Russell Wallace wrote:
On Mon, Apr 28, 2008 at 4:15 PM, Richard Loosemore <[EMAIL PROTECTED]> wrote:
 We are arguing past each other.

That was the impression I had, yes.

 The reference you cite talks only about "complicatedness" --- as in, the
opposite of simplicity.  In other words, the common usage of "complexity".

 This has nothing to do with the very specific thing that is called
"complexity" in the sense of "complex systems" --- the things that are
studied all the time by people such as those at the Santa Fe Institute:

Complexity in the complex systems sense means there is no analytical
shortcut from the behavior of the parts to the behavior of the whole,
so that to know the behavior of the whole requires detailed simulation
or physical experiment. This phenomenon is ubiquitous in all the
examples I've given.

Completely false.

The type of complexity that dominates a system will, generally speaking, occur only under certain circumstances. In none of the examples you have given do those circumstances apply. Not one.

It is almost never the case that complexity *dominates* a system. You can always find trivial examples of complexity in pretty much any system, but in 99.999% of systems, the complexity plays no significant role in the overall behavior of the system, at the level of interest.

We understand some of the circumstances that most often cause massive effects of complexity (the four characteristics I listed before), and these circumstances occur only rarely in natural systems. They certainly do not appear in any of your examples.

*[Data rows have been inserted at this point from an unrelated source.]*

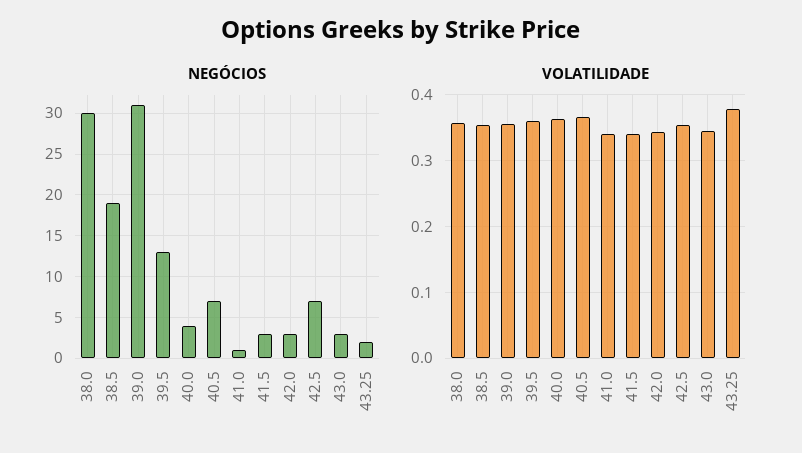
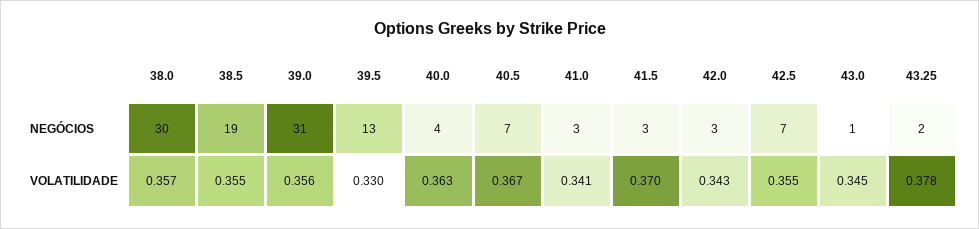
  {
    "NEGÓCIOS": {
      "38.0": 30,
      "38.5": 19,
      "39.0": 31,
      "39.5": 13,
      "40.0": 4,
      "40.5": 7,
-     "41.0": 1,
+     "41.0": 3,
      "41.5": 3,
      "42.0": 3,
      "42.5": 7,
-     "43.0": 3,
+     "43.0": 1,
      "43.25": 2
    },
    "VOLATILIDADE": {
      "38.0": 0.357,
      "38.5": 0.355,
      "39.0": 0.356,
-     "39.5": 0.36,
+     "39.5": 0.33,
      "40.0": 0.363,
      "40.5": 0.367,
      "41.0": 0.341,
-     "41.5": 0.34,
+     "41.5": 0.37,
      "42.0": 0.343,
      "42.5": 0.355,
      "43.0": 0.345,
      "43.25": 0.378
    }
  }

I have repeated this same explanation to you many times, and you have always come back with no defense that takes into account any of these arguments: instead of addressing the above in an attempt to show that the systems do contain a significant amount of complexity, you do nothing except repeat the same unsupported assertions.

Since you have done this ad nauseam, and since you are also bellicose and abusive in your comments, I have finally lost patience: you are now consigned to the killfile, along with Arthur T Murray and Mike Tintner.

I look to this list as a place to debate issues, not as a place where careful, painstaking arguments are met wth a barrage of abuse.

Bye.



Richard Loosemore



 The point is that there is a difference between the two that is an absolute
killer:  you can use human ingenuity to overcome most complicated systems,
but it is easy to cross the line and try to build something that, in fact,
is *complex* (technical sense) ..... and if you cross that line, you can
apply your ingenuity till the end of the universe and you will still have
made zero progress.

You would agree the human brain, at least, is complex? Yet it was
developed before the end of the universe, by trial and error - which
is one of the tools in the repertoire of human engineers.